Изменить размер шрифта - +
Но на этот раз воспоминание было другим. Его лоб пересекают дорожки крови, стекающей на подушку; мутнеющий взгляд останавливается словно в недоумении. Грир зажмурилась, опершись о стену. На этом месте образ всегда исчезал, но на сей раз он только потускнел.

Внутри ее, словно кристаллики льда на гладкую поверхность, осыпались звонкие звуки музыки. Образ Колина затуманился и уступил место высокому смуглому мужчине с резкими чертами лица и пронизывающими глазами медового цвета, устремленными на нее в мольбе. Музыка не утихала. Грир помотала головой, прислонив ее к холодному кирпичу. Словно откуда-то издалека до нее донесся глубокий мужской голос. Постепенно она различила, как двигаются его губы и звуки складываются в одно слово, — и она знала, что это за слово: «Коллин».

Душевная пустота овладела всем существом Грир. После смерти ее близких Эндрю Монтхэвен сделался мишенью для злости и ненависти, переполнявших ее. Никто точно не знал, из-за чего умер ребенок Грир и была ли в этом чья-то вина. И все равно она продолжала винить его в минуты боли, тоскуя по тому, чего у нее никогда больше не будет. Но все же он был добр к ней — он ей искренне сочувствовал. Если бы она просто поблагодарила его, это помогло бы им обоим. Господи, хоть бы у нее хватило смелости прийти к нему и сказать спасибо.

Грир открыла глаза, но музыка продолжала играть.

Колыбельная Брамса.

 

Глава 2

 

 

Какое прекрасное утро, подумал Эндрю Монтхэвен. Октябрь в Дорсете. Изумительно. Жаль, правда, что все остальное в его жизни не было столь прекрасным. Он стоял за своим домом на краю обрыва, рядом с лучшим другом — Бобом Уилсоном, и любовался Английским каналом. Под ними клубился туман, напарываясь на отвесные меловые скалы. Когда в насыщенных паром массах образовывались прорехи, в сумраке виднелась вода, сверкавшая стальным блеском с переливами олова.

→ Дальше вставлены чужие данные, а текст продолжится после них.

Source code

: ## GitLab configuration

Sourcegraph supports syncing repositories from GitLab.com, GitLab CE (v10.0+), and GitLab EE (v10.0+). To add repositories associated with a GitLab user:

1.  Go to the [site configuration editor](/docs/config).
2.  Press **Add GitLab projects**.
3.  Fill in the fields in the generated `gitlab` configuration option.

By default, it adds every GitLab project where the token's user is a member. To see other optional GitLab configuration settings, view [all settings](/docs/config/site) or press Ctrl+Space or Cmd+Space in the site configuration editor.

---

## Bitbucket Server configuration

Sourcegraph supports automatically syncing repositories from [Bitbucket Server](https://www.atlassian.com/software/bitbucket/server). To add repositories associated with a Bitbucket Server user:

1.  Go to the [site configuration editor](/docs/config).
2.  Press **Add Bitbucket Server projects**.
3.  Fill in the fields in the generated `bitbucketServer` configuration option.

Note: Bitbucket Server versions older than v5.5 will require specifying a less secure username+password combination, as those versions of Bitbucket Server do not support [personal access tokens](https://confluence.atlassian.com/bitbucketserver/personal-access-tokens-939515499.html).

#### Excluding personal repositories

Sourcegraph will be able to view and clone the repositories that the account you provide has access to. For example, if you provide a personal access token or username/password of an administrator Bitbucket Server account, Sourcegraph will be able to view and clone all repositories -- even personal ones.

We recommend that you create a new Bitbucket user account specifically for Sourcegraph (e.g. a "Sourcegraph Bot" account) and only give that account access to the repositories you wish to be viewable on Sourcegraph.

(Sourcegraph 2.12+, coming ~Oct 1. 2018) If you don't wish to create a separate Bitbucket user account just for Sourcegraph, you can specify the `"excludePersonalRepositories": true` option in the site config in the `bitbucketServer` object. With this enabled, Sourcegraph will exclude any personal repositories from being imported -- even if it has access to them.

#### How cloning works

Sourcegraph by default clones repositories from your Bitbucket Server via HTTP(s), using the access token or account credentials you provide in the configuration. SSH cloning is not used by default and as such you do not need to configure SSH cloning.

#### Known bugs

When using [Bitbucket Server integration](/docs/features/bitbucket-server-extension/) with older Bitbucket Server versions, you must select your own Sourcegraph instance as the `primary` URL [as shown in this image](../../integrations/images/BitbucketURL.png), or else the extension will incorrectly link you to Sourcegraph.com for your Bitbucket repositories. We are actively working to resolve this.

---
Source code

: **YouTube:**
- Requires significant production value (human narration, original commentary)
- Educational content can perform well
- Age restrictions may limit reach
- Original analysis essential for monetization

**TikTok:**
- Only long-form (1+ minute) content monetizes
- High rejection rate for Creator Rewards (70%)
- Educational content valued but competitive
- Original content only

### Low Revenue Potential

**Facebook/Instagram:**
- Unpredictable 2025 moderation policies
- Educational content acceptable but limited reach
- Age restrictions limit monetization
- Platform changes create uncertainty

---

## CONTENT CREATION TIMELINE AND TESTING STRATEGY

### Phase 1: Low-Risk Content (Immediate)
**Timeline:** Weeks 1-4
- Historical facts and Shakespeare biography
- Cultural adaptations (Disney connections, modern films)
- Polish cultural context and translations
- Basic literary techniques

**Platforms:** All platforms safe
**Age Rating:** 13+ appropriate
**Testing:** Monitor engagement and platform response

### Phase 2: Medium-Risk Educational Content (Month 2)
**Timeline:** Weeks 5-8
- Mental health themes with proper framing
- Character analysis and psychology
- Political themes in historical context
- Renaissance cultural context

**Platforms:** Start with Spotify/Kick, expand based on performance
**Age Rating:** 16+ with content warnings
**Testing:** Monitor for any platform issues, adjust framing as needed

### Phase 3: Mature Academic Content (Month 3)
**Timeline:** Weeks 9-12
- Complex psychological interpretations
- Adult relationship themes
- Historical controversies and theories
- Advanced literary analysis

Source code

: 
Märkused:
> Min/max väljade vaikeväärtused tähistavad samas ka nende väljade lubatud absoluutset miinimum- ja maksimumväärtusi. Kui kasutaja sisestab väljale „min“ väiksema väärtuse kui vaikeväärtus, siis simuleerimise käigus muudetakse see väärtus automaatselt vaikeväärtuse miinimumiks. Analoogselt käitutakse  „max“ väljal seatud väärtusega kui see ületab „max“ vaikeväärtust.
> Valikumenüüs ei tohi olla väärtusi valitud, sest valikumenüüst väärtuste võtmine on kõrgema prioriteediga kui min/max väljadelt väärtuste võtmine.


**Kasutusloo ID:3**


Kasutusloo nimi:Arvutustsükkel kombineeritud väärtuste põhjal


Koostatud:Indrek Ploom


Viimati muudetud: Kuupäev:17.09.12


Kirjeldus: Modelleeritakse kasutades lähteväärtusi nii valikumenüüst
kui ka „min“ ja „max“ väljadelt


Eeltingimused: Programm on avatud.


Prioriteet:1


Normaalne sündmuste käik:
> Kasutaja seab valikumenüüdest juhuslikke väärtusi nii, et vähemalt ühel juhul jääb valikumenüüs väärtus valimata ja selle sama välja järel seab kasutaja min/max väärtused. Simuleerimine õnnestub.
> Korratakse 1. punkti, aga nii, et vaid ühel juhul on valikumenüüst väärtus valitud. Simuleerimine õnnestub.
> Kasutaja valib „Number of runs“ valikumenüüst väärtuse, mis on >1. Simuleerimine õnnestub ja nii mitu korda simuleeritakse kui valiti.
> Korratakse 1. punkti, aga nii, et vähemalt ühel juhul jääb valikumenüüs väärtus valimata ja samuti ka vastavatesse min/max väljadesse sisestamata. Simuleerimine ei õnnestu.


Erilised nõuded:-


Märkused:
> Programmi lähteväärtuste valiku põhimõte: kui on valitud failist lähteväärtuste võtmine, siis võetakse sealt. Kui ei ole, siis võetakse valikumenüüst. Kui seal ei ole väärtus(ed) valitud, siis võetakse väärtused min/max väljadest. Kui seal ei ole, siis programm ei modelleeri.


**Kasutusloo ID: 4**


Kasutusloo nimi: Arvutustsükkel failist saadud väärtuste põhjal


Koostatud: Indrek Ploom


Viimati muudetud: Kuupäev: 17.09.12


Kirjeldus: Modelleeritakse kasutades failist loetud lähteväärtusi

Шумный выдох Боба, полный нетерпения, нарушил гармонию. Эндрю наклонился, чтобы поднять известняковый камешек. Просить у Боба совета было ошибкой. Если кому-то требуется совет, то предполагается, что этот кто-то должен слушать собеседника. А Эндрю уже давно сам все решил.

Он обернулся к Бобу, и мужчины обменялись долгими взглядами. Они оба были выше метра восьмидесяти ростом, но на этом их сходство заканчивалось. Боб имел крепкое телосложение, светлые волосы и был продуманно элегантен; Эндрю же был смугл, худощав и элегантен от природы.

— Что ты хочешь от меня услышать? — в конце концов прервал молчание Боб.

— Ничего. — Эндрю откинулся назад, подбросил камень высоко в небо и прислушался, стоя с вытянутой рукой, пока тот не плюхнулся в скрытую туманом воду. После чего снова взглянул на Боба: — Не надо было взваливать это на тебя. Зря я втянул тебя в свои проблемы. Но мы так давно знакомы, что у меня уже в привычку вошло спрашивать у тебя совета.

Боб принялся медленно вышагивать, изредка останавливаясь и надувая щеки, а затем пропуская воздух через зубы с шипящим свистом.

— Ты вообще не прибегаешь к рассудку, Энди. Только даешь волю эмоциям. Брось ты это дело с Кувером. Если продолжишь катить на него бочку, он тебя заживо съест.

Тремя резкими рывками Эндрю удалось ослабить хватку шелкового бордового галстука.

— Уинстон Кувер — главный врач-консультант отделения педиатрии Дорсета и мой начальник, — сказал он. — Но его некомпетентность привела к смерти одного из моих пациентов, и я собираюсь доказать это.

— Тебе удастся доказать только то, что противостоять системе невозможно. — Боб слегка прищурил светло-голубые глаза. — Кувер имеет огромное влияние. Да у него в руках все, кто играет в госпитале хоть какую-то роль. И они все вместе тебя сожрут.

Черные волосы Эндрю взмокли и завивались, ниспадая на лоб. Он откинул их назад.